### [Passage shown]
⟨
The significance of the Georgia U.S. Senate runoff elections have been overshadowed by the media coverage of Trump’s goon riot in the U.S. capitol. Fortunately, Nate Silver provides an insightful take on the Warnock and Ossoff victories at FiveThirtyEight. As Silver notes,
“…Having a Senate majority is a big deal. It means that Democrats should be able to confirm Supreme Court justices and President-elect Joe Biden’s Cabinet. They’ll likely be able to pass additional COVID-19 stimulus legislation at the very least, along with other budgetary policies through reconciliation. Other policy changes would require eliminating the filibuster — unlikely — or getting cooperation from enough Republicans. But at least Democrats will have the chance to bring to the floor election-reform bills like H.R. 1 and policies like Puerto Rico statehood, giving them a fighting chance instead of having Majority Leader Mitch McConnell squash them from the start.
⟩
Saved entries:
⟨
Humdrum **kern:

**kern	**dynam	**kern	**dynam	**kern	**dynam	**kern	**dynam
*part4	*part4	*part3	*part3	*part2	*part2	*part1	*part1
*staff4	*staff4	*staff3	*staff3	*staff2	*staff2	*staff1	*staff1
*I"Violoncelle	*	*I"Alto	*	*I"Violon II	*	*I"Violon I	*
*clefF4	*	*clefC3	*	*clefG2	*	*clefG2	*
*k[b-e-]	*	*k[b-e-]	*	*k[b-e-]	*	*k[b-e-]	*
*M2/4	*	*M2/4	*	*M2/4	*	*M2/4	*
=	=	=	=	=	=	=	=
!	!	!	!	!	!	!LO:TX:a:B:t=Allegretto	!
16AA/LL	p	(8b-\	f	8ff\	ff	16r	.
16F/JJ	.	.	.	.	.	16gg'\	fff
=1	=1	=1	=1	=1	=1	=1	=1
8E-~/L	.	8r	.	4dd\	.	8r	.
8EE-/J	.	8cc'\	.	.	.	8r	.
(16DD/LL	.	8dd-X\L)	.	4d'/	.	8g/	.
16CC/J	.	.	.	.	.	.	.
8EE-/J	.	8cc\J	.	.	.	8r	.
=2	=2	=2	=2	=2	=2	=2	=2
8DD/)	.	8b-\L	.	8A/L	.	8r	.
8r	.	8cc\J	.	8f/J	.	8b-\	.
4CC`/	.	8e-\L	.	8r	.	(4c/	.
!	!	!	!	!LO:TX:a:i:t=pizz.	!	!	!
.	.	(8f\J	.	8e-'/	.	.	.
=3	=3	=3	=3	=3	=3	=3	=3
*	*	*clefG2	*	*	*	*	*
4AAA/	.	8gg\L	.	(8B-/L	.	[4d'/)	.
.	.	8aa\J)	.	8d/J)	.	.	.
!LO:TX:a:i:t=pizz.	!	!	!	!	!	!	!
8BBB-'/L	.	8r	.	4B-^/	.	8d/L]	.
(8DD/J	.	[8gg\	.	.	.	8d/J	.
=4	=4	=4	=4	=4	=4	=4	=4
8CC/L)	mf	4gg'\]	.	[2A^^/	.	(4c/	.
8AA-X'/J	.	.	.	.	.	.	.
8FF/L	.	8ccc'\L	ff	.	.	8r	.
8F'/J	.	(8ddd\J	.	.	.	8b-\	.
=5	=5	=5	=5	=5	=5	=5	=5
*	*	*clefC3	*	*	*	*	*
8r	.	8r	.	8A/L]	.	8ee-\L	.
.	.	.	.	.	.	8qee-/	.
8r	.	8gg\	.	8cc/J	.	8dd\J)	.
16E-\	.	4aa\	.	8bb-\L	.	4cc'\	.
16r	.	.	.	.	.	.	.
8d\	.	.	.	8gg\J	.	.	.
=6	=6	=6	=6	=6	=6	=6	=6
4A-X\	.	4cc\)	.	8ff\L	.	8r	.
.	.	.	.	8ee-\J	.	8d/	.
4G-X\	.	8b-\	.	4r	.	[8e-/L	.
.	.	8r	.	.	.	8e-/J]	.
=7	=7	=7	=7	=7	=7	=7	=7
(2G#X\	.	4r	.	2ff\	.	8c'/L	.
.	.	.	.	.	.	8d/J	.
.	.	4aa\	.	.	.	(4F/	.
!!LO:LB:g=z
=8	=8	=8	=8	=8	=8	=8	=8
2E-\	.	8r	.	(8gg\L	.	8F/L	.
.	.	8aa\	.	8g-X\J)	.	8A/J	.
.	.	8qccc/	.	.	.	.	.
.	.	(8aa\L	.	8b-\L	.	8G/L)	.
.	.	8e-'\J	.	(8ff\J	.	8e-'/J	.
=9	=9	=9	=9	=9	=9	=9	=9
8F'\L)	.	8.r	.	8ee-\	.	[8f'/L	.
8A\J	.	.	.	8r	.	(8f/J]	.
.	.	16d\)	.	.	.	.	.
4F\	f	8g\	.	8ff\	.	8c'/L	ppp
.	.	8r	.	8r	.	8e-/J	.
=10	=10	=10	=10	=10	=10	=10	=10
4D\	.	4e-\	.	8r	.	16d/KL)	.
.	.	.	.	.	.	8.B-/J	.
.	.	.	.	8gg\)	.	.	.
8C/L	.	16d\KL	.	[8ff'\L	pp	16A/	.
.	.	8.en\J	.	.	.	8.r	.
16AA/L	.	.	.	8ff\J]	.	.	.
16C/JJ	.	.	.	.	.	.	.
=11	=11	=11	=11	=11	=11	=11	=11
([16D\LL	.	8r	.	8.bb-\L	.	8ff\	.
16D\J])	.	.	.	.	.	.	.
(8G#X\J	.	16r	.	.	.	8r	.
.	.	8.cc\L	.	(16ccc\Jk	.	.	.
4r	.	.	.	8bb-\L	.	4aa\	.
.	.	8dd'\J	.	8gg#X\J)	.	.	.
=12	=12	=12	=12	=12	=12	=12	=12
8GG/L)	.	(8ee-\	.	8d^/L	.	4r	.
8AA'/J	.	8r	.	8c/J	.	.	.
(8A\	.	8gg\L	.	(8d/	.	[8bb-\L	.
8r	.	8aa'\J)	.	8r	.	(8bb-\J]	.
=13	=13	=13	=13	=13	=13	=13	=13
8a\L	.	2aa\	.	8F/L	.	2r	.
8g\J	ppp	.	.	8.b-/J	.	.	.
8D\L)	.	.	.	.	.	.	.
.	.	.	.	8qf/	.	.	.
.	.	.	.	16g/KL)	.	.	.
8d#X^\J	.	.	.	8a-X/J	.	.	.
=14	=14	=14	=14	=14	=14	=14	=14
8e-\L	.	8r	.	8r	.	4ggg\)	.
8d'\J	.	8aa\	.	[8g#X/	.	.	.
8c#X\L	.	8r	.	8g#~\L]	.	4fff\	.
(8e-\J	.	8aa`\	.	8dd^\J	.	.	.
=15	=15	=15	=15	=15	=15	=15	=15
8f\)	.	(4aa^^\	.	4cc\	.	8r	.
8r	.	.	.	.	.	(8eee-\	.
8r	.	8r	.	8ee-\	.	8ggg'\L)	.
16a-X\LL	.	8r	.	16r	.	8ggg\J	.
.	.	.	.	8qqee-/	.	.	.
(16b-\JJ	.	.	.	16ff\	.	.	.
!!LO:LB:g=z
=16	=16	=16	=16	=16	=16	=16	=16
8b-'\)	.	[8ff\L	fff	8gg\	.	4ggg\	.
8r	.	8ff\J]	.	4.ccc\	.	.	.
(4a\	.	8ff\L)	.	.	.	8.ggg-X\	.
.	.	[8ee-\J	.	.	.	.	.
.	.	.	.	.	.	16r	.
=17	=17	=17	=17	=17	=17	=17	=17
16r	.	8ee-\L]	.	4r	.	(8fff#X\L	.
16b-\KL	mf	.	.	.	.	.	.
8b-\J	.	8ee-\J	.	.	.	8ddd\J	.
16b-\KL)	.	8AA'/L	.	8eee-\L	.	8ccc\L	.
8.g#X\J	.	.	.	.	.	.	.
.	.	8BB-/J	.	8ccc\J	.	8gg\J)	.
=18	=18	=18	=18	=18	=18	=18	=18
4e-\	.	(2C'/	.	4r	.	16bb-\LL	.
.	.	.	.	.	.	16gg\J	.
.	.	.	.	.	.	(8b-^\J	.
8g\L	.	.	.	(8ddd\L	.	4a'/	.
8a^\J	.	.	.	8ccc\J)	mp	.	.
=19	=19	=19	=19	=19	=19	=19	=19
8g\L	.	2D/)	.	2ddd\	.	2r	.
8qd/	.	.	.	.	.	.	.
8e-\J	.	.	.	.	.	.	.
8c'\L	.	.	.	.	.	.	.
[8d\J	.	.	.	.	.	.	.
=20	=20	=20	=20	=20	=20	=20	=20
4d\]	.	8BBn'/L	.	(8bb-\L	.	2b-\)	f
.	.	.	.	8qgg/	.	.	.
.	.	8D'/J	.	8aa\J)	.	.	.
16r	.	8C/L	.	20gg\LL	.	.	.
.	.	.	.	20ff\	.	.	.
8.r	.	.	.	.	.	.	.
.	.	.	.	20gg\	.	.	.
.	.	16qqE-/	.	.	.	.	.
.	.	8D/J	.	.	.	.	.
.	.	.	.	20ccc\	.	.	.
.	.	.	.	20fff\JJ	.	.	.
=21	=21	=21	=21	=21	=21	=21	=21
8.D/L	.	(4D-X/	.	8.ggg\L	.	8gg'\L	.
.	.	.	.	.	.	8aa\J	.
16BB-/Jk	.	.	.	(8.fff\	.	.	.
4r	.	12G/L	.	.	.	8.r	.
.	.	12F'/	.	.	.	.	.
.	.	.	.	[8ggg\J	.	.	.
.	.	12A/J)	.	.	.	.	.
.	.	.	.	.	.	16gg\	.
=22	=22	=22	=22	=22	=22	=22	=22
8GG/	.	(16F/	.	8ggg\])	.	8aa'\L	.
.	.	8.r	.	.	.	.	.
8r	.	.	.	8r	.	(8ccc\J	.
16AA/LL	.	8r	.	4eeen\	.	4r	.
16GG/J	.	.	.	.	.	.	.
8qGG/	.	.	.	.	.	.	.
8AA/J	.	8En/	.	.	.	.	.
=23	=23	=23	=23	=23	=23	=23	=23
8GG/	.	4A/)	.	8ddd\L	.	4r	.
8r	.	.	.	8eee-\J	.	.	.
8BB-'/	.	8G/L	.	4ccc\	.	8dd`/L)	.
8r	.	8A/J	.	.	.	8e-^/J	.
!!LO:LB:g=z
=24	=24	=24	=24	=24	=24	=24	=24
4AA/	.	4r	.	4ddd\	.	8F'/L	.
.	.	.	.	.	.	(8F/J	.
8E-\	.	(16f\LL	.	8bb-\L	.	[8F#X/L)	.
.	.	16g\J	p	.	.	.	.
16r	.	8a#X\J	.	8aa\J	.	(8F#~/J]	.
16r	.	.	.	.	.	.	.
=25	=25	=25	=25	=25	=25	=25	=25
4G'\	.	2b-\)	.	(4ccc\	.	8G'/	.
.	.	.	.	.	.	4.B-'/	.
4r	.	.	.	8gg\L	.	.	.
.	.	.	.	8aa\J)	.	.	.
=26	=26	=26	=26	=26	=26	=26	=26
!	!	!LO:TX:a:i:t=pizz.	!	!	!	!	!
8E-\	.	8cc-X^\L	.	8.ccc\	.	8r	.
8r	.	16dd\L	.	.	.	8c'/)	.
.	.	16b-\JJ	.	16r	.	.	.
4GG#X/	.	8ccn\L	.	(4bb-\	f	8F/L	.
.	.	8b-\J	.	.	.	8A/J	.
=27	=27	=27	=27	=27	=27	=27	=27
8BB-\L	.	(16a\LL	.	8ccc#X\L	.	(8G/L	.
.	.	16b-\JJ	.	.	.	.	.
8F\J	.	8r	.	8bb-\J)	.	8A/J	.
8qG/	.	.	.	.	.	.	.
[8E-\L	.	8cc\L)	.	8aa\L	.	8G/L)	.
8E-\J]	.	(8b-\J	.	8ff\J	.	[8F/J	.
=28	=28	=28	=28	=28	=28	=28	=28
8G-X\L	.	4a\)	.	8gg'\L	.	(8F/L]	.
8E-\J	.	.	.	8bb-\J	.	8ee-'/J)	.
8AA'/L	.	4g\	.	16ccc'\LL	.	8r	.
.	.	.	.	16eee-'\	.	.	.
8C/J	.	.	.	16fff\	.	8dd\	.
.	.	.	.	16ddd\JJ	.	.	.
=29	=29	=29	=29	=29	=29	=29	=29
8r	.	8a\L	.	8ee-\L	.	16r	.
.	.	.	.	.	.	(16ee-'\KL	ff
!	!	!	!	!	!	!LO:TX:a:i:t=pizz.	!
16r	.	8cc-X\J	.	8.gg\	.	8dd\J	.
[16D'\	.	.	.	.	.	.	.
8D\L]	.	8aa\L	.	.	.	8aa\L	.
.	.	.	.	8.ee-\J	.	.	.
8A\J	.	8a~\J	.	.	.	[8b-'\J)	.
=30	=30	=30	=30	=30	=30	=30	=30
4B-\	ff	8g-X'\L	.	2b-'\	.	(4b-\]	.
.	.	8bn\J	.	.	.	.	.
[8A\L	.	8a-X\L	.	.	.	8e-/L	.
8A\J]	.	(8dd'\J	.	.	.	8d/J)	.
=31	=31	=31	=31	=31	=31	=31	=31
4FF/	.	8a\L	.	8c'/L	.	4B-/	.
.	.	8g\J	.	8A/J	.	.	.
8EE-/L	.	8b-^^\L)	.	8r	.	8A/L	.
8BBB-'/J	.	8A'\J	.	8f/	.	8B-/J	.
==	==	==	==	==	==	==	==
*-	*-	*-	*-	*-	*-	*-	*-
⟩
In the post on the Georgia Senate runoffs, turn the paragraph beginning "Having a Senate majority is a big deal" into a short bulleted list that keeps its main facts.

- A Senate majority is a big deal for Democrats.
- They should be able to confirm Supreme Court justices and President-elect Joe Biden's Cabinet.
- They'll likely pass more COVID-19 stimulus and other budget policies through reconciliation.
- Other policy changes would need either ending the filibuster, which is unlikely, or help from enough Republicans.
- They can at least bring election-reform bills like H.R. 1 and policies like Puerto Rico statehood to the floor, instead of Majority Leader Mitch McConnell squashing them from the start.